_VOTRE CONSIGNE_. Dans l'entretien sur la monoparentalité, recopiez mot pour mot l'extrait qui s'ouvre sur "De vieux clichés" et se referme sur "de ces préjugés ?".

Avant, ces femmes qui élevaient seules leurs enfants étaient mal vues dans la société.  Mais elles semblent de plus en plus fières d’exercer cette mission parentale. D’où tirent-elles maintenant cette confiance ?

Du fait que cette deuxième modernité est aussi soutenue par nos législations. En France, une femme monoparentale reçoit des subventions de l’Etat pour subvenir aux besoins de l’enfant. Dans nos sociétés peut être qu’il n’y a pas ses subventions, mais déjà la révolution est née. Avant, le divorce était l’affaire du groupe (ndlr : parents, proches…), qui était chargé de surveiller l’amour, qui pouvait donner des conseils. Aujourd’hui cela concerne les individus eux-mêmes. On a plus besoin des parents pour divorcer.  Une femme en couple avec quelqu’un peut décider de divorcer sans l’avis des parents, cela peut la mettre dans le contexte de la monoparentalité après la séparation.

De vieux clichés existent pourtant dans certaines cultures, faisant croire que les femmes n’étaient pas de bonnes éducatrices pour les enfants. Que pensez-vous de ces préjugés ?

La question de l’éducation est assez complexe. On ne peut pas la genrer. Quand je me réfère à la première forme de société, c’est à dire traditionnelle et à la première forme du mariage conjugal, le mariage de la première modernité, l’éducation était confiée aux femmes. L’homme avait pour charge de travailler et la femme avait pour charge d’éduquer l’enfant. On ne peut pas dire que la femme n’est pas bonne éducatrice, au contraire. Dans le processus d’éducation il y a la question de l’affection, et la femme a cette capacité de produire cette ressource affective par rapport à l’homme. Il n’y a pas de préjugés sur la question de l’éducation, cela dépend des valeurs qu’on transmet, des dispositions, du temps qu’on donne et le rapport à l’enfant pour le faire. Peu importe que ça soit la femme ou l’homme.

Vous parlez de temps. Es ce à dire que les femmes qui n’ont pas assez de temps ne peuvent pas être de bonnes éducatrices ?

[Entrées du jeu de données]

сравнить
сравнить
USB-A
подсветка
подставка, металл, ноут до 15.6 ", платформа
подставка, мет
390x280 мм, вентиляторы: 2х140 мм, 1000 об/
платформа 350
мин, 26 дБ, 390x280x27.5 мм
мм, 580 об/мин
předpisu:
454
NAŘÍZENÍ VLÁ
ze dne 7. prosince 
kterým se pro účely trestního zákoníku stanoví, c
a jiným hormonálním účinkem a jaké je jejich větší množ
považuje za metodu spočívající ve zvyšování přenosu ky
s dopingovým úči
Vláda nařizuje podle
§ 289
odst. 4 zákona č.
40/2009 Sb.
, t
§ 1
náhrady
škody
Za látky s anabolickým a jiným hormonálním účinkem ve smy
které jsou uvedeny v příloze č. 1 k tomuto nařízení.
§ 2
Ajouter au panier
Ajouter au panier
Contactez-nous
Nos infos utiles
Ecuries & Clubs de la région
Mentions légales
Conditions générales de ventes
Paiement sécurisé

_TÂCHE RÉALISÉE_.
De vieux clichés existent pourtant dans certaines cultures, faisant croire que les femmes n’étaient pas de bonnes éducatrices pour les enfants. Que pensez-vous de ces préjugés ?